[Data records]

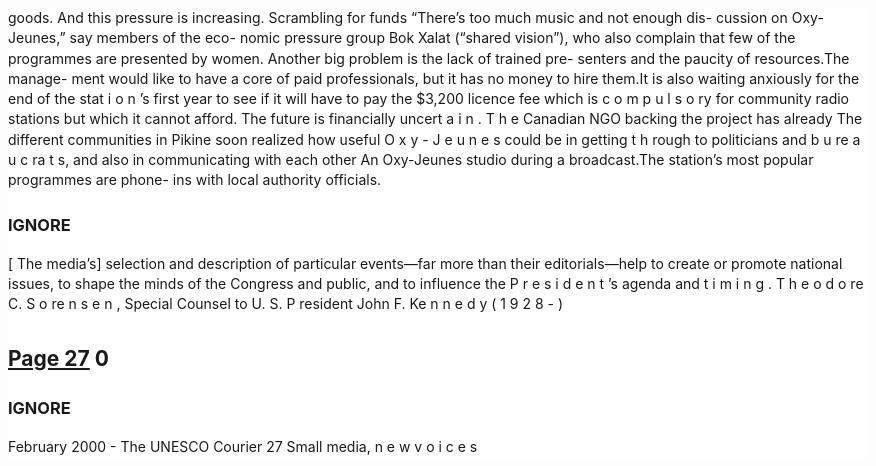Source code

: goods. And this pressure is increasing.
Scrambling for funds
“There’s too much music and not enough dis-
cussion on Oxy-Jeunes,” say members of the eco-
nomic pressure group Bok Xalat (“shared vision”),
who also complain that few of the programmes are
presented by women.
Another big problem is the lack of trained pre-
senters and the paucity of resources.The manage-
ment would like to have a core of paid professionals,
but it has no money to hire them.It is also waiting
anxiously for the end of the stat i o n ’s first year to see
if it will have to pay the $3,200 licence fee which is
c o m p u l s o ry for community radio stations but which
it cannot afford.
The future is financially uncert a i n . T h e
Canadian NGO backing the project has already
The different communities in
Pikine soon realized how useful
O x y - J e u n e s could be in getting
t h rough to politicians and
b u re a u c ra t s, and also in
communicating with each other
An Oxy-Jeunes studio during a broadcast.The station’s most popular programmes are phone-
ins with local authority officials.

### IGNORE

[ The media’s] selection
and description of
particular events—far
more than their
editorials—help to
create or promote
national issues, to shape
the minds of the
Congress and public,
and to influence the
P r e s i d e n t ’s agenda and
t i m i n g .
T h e o d o re C. S o re n s e n ,
Special Counsel to U. S.
P resident John F. Ke n n e d y
( 1 9 2 8 - )

## [Page 27](118789eng.pdf#page=27) 0

### IGNORE

February 2000 - The UNESCO Courier 27
Small media, n e w v o i c e s
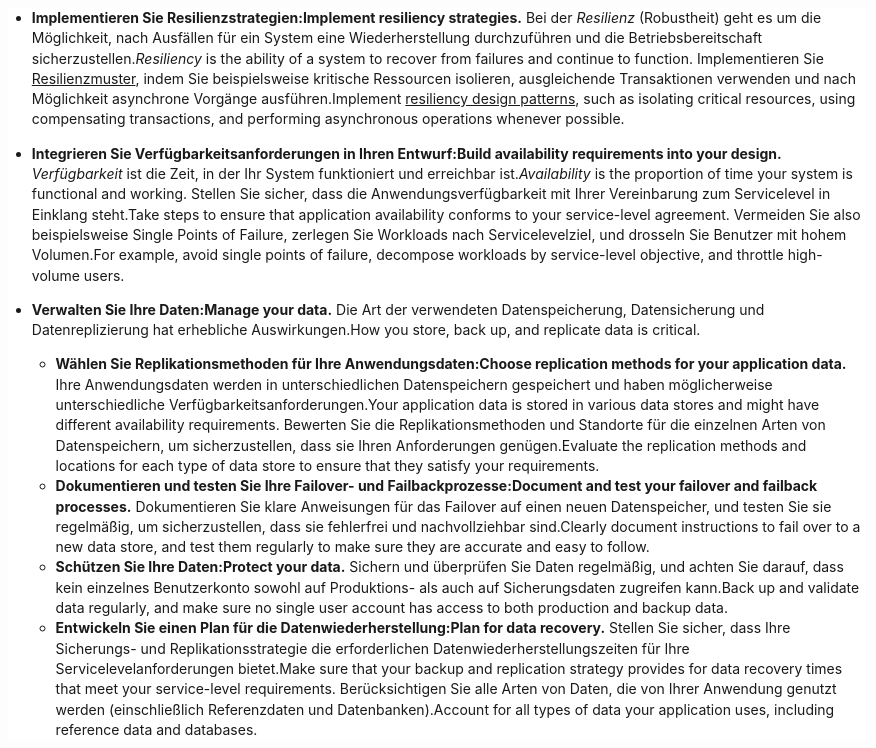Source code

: - <span data-ttu-id="a42e8-176">**Implementieren Sie Resilienzstrategien:**</span><span class="sxs-lookup"><span data-stu-id="a42e8-176">**Implement resiliency strategies.**</span></span> <span data-ttu-id="a42e8-177">Bei der *Resilienz* (Robustheit) geht es um die Möglichkeit, nach Ausfällen für ein System eine Wiederherstellung durchzuführen und die Betriebsbereitschaft sicherzustellen.</span><span class="sxs-lookup"><span data-stu-id="a42e8-177">*Resiliency* is the ability of a system to recover from failures and continue to function.</span></span> <span data-ttu-id="a42e8-178">Implementieren Sie [Resilienzmuster](../patterns/category/resiliency.md), indem Sie beispielsweise kritische Ressourcen isolieren, ausgleichende Transaktionen verwenden und nach Möglichkeit asynchrone Vorgänge ausführen.</span><span class="sxs-lookup"><span data-stu-id="a42e8-178">Implement [resiliency design patterns](../patterns/category/resiliency.md), such as isolating critical resources, using compensating transactions, and performing asynchronous operations whenever possible.</span></span>
- <span data-ttu-id="a42e8-179">**Integrieren Sie Verfügbarkeitsanforderungen in Ihren Entwurf:**</span><span class="sxs-lookup"><span data-stu-id="a42e8-179">**Build availability requirements into your design.**</span></span> <span data-ttu-id="a42e8-180">*Verfügbarkeit* ist die Zeit, in der Ihr System funktioniert und erreichbar ist.</span><span class="sxs-lookup"><span data-stu-id="a42e8-180">*Availability* is the proportion of time your system is functional and working.</span></span> <span data-ttu-id="a42e8-181">Stellen Sie sicher, dass die Anwendungsverfügbarkeit mit Ihrer Vereinbarung zum Servicelevel in Einklang steht.</span><span class="sxs-lookup"><span data-stu-id="a42e8-181">Take steps to ensure that application availability conforms to your service-level agreement.</span></span> <span data-ttu-id="a42e8-182">Vermeiden Sie also beispielsweise Single Points of Failure, zerlegen Sie Workloads nach Servicelevelziel, und drosseln Sie Benutzer mit hohem Volumen.</span><span class="sxs-lookup"><span data-stu-id="a42e8-182">For example, avoid single points of failure, decompose workloads by service-level objective, and throttle high-volume users.</span></span>
- <span data-ttu-id="a42e8-183">**Verwalten Sie Ihre Daten:**</span><span class="sxs-lookup"><span data-stu-id="a42e8-183">**Manage your data.**</span></span> <span data-ttu-id="a42e8-184">Die Art der verwendeten Datenspeicherung, Datensicherung und Datenreplizierung hat erhebliche Auswirkungen.</span><span class="sxs-lookup"><span data-stu-id="a42e8-184">How you store, back up, and replicate data is critical.</span></span>

  - <span data-ttu-id="a42e8-185">**Wählen Sie Replikationsmethoden für Ihre Anwendungsdaten:**</span><span class="sxs-lookup"><span data-stu-id="a42e8-185">**Choose replication methods for your application data.**</span></span> <span data-ttu-id="a42e8-186">Ihre Anwendungsdaten werden in unterschiedlichen Datenspeichern gespeichert und haben möglicherweise unterschiedliche Verfügbarkeitsanforderungen.</span><span class="sxs-lookup"><span data-stu-id="a42e8-186">Your application data is stored in various data stores and might have different availability requirements.</span></span> <span data-ttu-id="a42e8-187">Bewerten Sie die Replikationsmethoden und Standorte für die einzelnen Arten von Datenspeichern, um sicherzustellen, dass sie Ihren Anforderungen genügen.</span><span class="sxs-lookup"><span data-stu-id="a42e8-187">Evaluate the replication methods and locations for each type of data store to ensure that they satisfy your requirements.</span></span>
  - <span data-ttu-id="a42e8-188">**Dokumentieren und testen Sie Ihre Failover- und Failbackprozesse:**</span><span class="sxs-lookup"><span data-stu-id="a42e8-188">**Document and test your failover and failback processes.**</span></span> <span data-ttu-id="a42e8-189">Dokumentieren Sie klare Anweisungen für das Failover auf einen neuen Datenspeicher, und testen Sie sie regelmäßig, um sicherzustellen, dass sie fehlerfrei und nachvollziehbar sind.</span><span class="sxs-lookup"><span data-stu-id="a42e8-189">Clearly document instructions to fail over to a new data store, and test them regularly to make sure they are accurate and easy to follow.</span></span>
  - <span data-ttu-id="a42e8-190">**Schützen Sie Ihre Daten:**</span><span class="sxs-lookup"><span data-stu-id="a42e8-190">**Protect your data.**</span></span> <span data-ttu-id="a42e8-191">Sichern und überprüfen Sie Daten regelmäßig, und achten Sie darauf, dass kein einzelnes Benutzerkonto sowohl auf Produktions- als auch auf Sicherungsdaten zugreifen kann.</span><span class="sxs-lookup"><span data-stu-id="a42e8-191">Back up and validate data regularly, and make sure no single user account has access to both production and backup data.</span></span>
  - <span data-ttu-id="a42e8-192">**Entwickeln Sie einen Plan für die Datenwiederherstellung:**</span><span class="sxs-lookup"><span data-stu-id="a42e8-192">**Plan for data recovery.**</span></span> <span data-ttu-id="a42e8-193">Stellen Sie sicher, dass Ihre Sicherungs- und Replikationsstrategie die erforderlichen Datenwiederherstellungszeiten für Ihre Servicelevelanforderungen bietet.</span><span class="sxs-lookup"><span data-stu-id="a42e8-193">Make sure that your backup and replication strategy provides for data recovery times that meet your service-level requirements.</span></span> <span data-ttu-id="a42e8-194">Berücksichtigen Sie alle Arten von Daten, die von Ihrer Anwendung genutzt werden (einschließlich Referenzdaten und Datenbanken).</span><span class="sxs-lookup"><span data-stu-id="a42e8-194">Account for all types of data your application uses, including reference data and databases.</span></span>
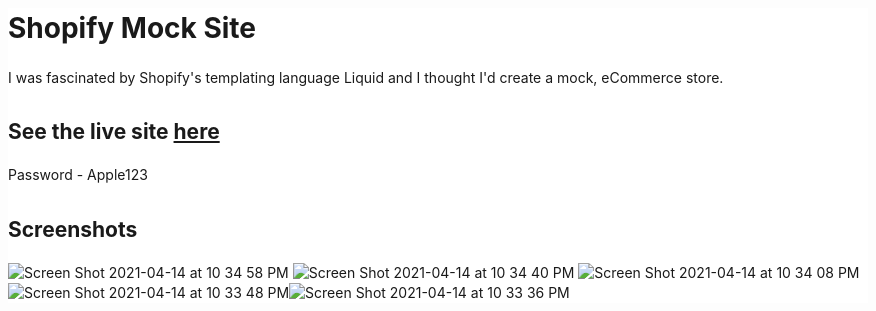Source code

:# Shopify Mock Site
I was fascinated by Shopify's templating language Liquid and I thought I'd create a mock, eCommerce store.
<br markdown='1'/>
## See the live site [here](http://store.vcasilla.com/)
Password - Apple123
<br markdown='1'/>
## Screenshots
<img width="1428" markdown="1" alt="Screen Shot 2021-04-14 at 10 34 58 PM" src="https://user-images.githubusercontent.com/73447863/114819230-00315e00-9d72-11eb-98ec-0a027dcb3275.png">
<img width="1427" markdown="1" alt="Screen Shot 2021-04-14 at 10 34 40 PM" src="https://user-images.githubusercontent.com/73447863/114819233-01628b00-9d72-11eb-92c4-5a187a59e801.png">
<img width="1428" markdown="1" alt="Screen Shot 2021-04-14 at 10 34 08 PM" src="https://user-images.githubusercontent.com/73447863/114819235-0293b800-9d72-11eb-91ca-b7c50a1eb4a1.png">
<img width="1428" markdown="1" alt="Screen Shot 2021-04-14 at 10 33 48 PM" src="https://user-images.githubusercontent.com/73447863/114819237-03c4e500-9d72-11eb-8485-47a08cec4651.png"><img width="1428" markdown="1" alt="Screen Shot 2021-04-14 at 10 33 36 PM" src="https://user-images.githubusercontent.com/73447863/114819240-045d7b80-9d72-11eb-95a8-e9180cdc8244.png">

Work instruction: Recast the lines of the items as a JSON list of strings, one string per line, starting with the line that contains "Shopify Mock Site" and going on through the line that contains "## Screenshots". Leave out any blank lines.

Task answer:
[
  ":# Shopify Mock Site",
  "I was fascinated by Shopify's templating language Liquid and I thought I'd create a mock, eCommerce store.",
  "<br markdown='1'/>",
  "## See the live site [here](http://store.vcasilla.com/)",
  "Password - Apple123",
  "<br markdown='1'/>",
  "## Screenshots"
]